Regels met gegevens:
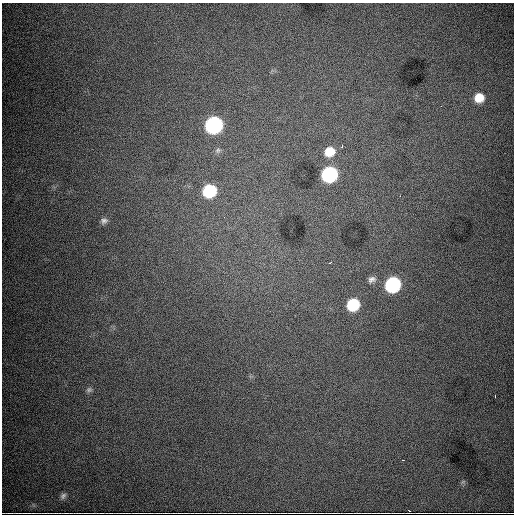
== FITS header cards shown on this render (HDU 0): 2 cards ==
NAXIS1  =                  512
NAXIS2  =                  512

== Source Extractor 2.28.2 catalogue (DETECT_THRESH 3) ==
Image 512 x 512 px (HDU 0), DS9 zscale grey, 1 PNG px = 1 image px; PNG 516 x 516 px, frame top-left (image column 1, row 512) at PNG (2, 3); no overlay
Background 8330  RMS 95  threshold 285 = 3 sigma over >= 5 px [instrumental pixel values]
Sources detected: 18; all 18 listed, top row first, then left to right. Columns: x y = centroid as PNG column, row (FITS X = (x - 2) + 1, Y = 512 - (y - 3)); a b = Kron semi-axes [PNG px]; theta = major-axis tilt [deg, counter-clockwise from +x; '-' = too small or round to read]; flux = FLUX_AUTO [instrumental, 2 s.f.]
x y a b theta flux
479 98 10 9 - 9.9e+04
441 106 2 2 - 3.2e+03
214 125 10 9 - 1.6e+06
342 146 4 3 - 6.1e+03
218 150 8 7 - 1.8e+04
329 152 11 10 - 1.1e+05
329 174 10 9 - 1.0e+06
209 191 10 9 - 4.5e+05
104 221 9 7 15 2.3e+04
330 263 4 3 - 5.7e+03
372 279 11 8 23 3.0e+04
393 285 10 9 - 9.4e+05
353 305 10 9 - 3.3e+05
89 390 7 6 - 1.6e+04
495 396 3 2 - 5.0e+03
403 460 2 2 - 4.5e+03
63 496 9 7 45 2.2e+04
409 511 3 2 - 7.8e+03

DE OPDRACHT:
Vervang "threshold" door "drempel" in de regels van de regel met "Source Extractor 2.28.2" tot en met de regel met "[instrumental pixel values]", en geef alleen die regels terug, verder ongewijzigd.

JOUW ANTWOORD:
== Source Extractor 2.28.2 catalogue (DETECT_THRESH 3) ==
Image 512 x 512 px (HDU 0), DS9 zscale grey, 1 PNG px = 1 image px; PNG 516 x 516 px, frame top-left (image column 1, row 512) at PNG (2, 3); no overlay
Background 8330  RMS 95  drempel 285 = 3 sigma over >= 5 px [instrumental pixel values]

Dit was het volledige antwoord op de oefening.